(This is the last in a series of three articles on agency client retention.)
Perhaps nothing signals the impending end to the agency-client relationship more than a client’s belief that the agency does not really understand them. If the agency’s work is not reflecting what the client knows and believes about their brand, then the relationship will not last long.
Since the client’s perception will define the business relationship’s longevity, managing the client’s perception of how your agency understands their brand and its evolution is vital to successful client retention. A proactive agency should never get to the point where a perceived misunderstanding of the brand becomes an engagement-ending event. To stop this from happening to you, focus on these three critical practices – achieving pre-engagement clarity, managing the account management, and regular business check-ins.
Key Practice #3 – Regular business check-ins
Most agencies consider a regular check-in meeting with the client to be an obvious practice. The challenge that we often see is in how these meetings are managed and structured, and towards what end.
Clients are busy. Your staff is busy. No one wants to waste time, and sometimes agency staff can get lulled into a sense of false security by assuming that if the client is not asking for status updates or regular reporting, then everything must be going great. And maybe things are going fine, right up until they aren’t.
Regular business check-ins are how an agency practices “preventative medicine”. They are proactive opportunities to ensure that the client understands what the agency is doing for them, sees how the agency actions are producing correlated business results, and ultimately believes that the agency is delivering real business value for the money they are getting paid. All the data points presented to a client need to speak to these three key elements (actions, results, and value), and they should do so in the client’s vocabulary and context.
A quick aside about context. Often we see agencies that consider reporting to be a nuisance more than an opportunity. They just do the bare minimum with a basic set of canned reports or dashboards – hoping a few dials or graphs tracking “likes” and “shares” and “clicks” will check the box. But reporting that confuses the client, or worse, makes the client feel that the agency is either missing the point or cannot be bothered to find it, can obviously do more harm than good. Context is critical to the client and how they perceive the agency. Delivering credible data to the client within the context of the client’s specific business goals can be the difference between a client that feels strongly that your agency “really gets it”, vs. a client that questions the value of what you are doing with their money. Finding the right tools and processes that allow your agency to deliver real insights within a compelling context is worth investing some time and money to get right.
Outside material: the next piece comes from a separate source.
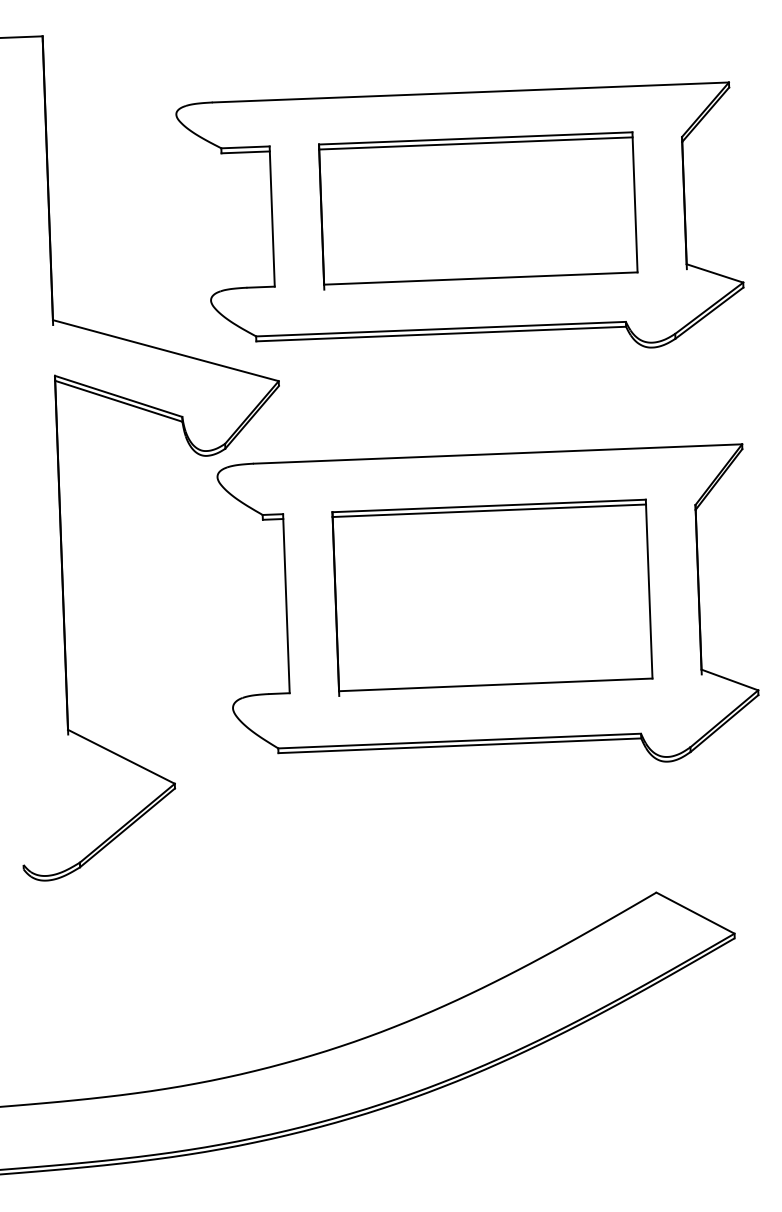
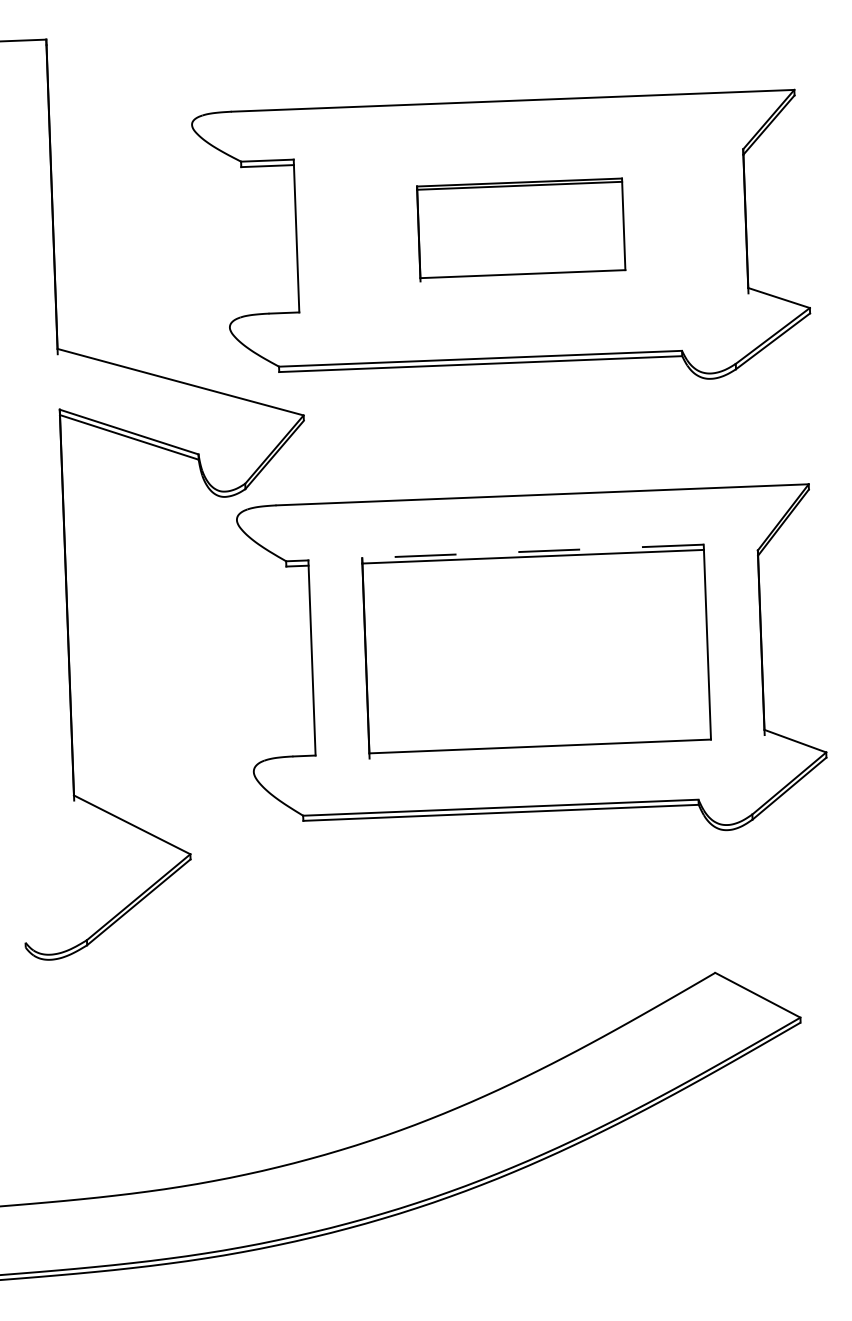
part: (478, 210) -> (521, 229), size x0.6
line: (489, 505) -> (533, 550), solid -> dashed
A weekly, monthly, or quarterly meeting on the health of the engagement with key stakeholders enables the agency to show results and discuss where things stand. This reassures the client that the agency is driving towards their goals and gives them a chance to ask questions or voice concerns about either the goals themselves, or how the tactics are advancing those objectives. These questions or concerns are the most important data the agency can get about the client’s engagement and satisfaction. An absence of data is never a good thing, and staff should see these regular check-ins as key to getting the feedback an agency needs to remain in sync with its clients.
What is the right frequency or length for these check-ins? Those who are the most directly involved should have the most frequent and most “in the weeds” meetings. Other more senior and more removed stakeholders might only need infrequent reviews, but they should not be ignored as their buy-in at key moments can be critical. The size, complexity, and relative cost of the engagement in the eyes of the client should also dictate the rhythm of these important meetings. A campaign that the client feels is complex and expensive will require more check-ins, even if the agency sees the campaign as relatively modest.
Focusing on these three practices – achieving pre-engagement clarity, managing the account management, and regular business check-ins – will ensure that your agency’s clients are being heard and understood. Building these concepts into your processes and protocols will create an environment where it is very hard for a client to feel underappreciated or misunderstood, while at the same time you are reinforcing your achievements and your worth in ways that matter to them.